The use of shingles, stone, stucco, earth colors and informal composition became an established tradition in Montford.
Among the most numerous and most important houses in the district are those executed in the Shingle style. This prevalence reflects both the prosperity of the town and the presence of architects and clients acquainted with this fashionable trend.
A variety of houses in Montford are in the Colonial Revival style, which became popular in the first few decades of the twentieth century. The earliest examples of this style have an informal quality, and are identified chiefly through the use of the gambrel roof and shingle wall coverings.
The Montford Hills sub-division of Montford, developed in the mid to late 1920s, incorporates designs found in Montford's original homes.
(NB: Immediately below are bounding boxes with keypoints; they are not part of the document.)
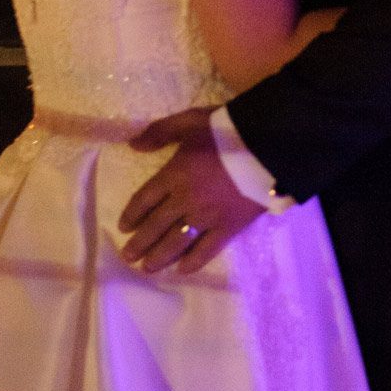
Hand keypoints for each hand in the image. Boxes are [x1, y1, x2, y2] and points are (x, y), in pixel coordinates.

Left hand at [118, 108, 264, 274]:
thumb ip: (161, 131)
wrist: (267, 145)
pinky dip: (194, 262)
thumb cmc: (226, 130)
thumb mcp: (189, 120)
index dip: (132, 215)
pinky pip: (207, 250)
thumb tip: (133, 145)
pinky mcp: (228, 227)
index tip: (123, 228)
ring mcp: (207, 217)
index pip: (145, 199)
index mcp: (174, 174)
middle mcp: (185, 200)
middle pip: (156, 225)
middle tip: (128, 257)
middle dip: (140, 243)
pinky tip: (183, 270)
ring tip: (147, 268)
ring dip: (160, 257)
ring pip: (177, 242)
In addition to residential buildings, the historic Highland Hospital was located in Montford. Originally named 'Dr. Carroll's Sanitorium' after Asheville psychiatrist Robert S. Carroll, was located in Montford in 1909 and renamed Highland Hospital in 1912. The campus included Dr. Carroll's home, where jazz singer Nina Simone studied piano with Carroll's wife. In 1939, Carroll gave the hospital to Duke University's Neuropsychiatric Department.
The hospital is best known for a 1948 fire in which Zelda Fitzgerald died along with eight other patients. Duke sold the property in the 1980s, and it was the home office for Genova Diagnostics until the corporate offices moved to Nettlewood in 2013. Highland Hall (as it is now called) is currently a stop on the Asheville Historic Trolley Tours.
The district also includes the 87acres Riverside Cemetery, established in 1885. Thirteen thousand people are buried in the cemetery. The cemetery is the final resting place of a wide cross-section of prominent Carolinians: authors Thomas Wolfe and William Sydney Porter (better known by his pseudonym O. Henry); former North Carolina governor and Senator Zebulon Baird Vance; Senator Jeter Connelly Pritchard; Governor Locke Craig; Confederate generals Robert B. Vance, James Green Martin and Thomas Lanier Clingman; Lillian Exum Clement, first woman elected to the North Carolina state legislature;[2] and George Masa, a photographer known for documenting the Blue Ridge Mountains.[3] The Asheville Cemetery Company established the cemetery not only for that purpose but also to serve as a park. The city took it over in 1952.[4]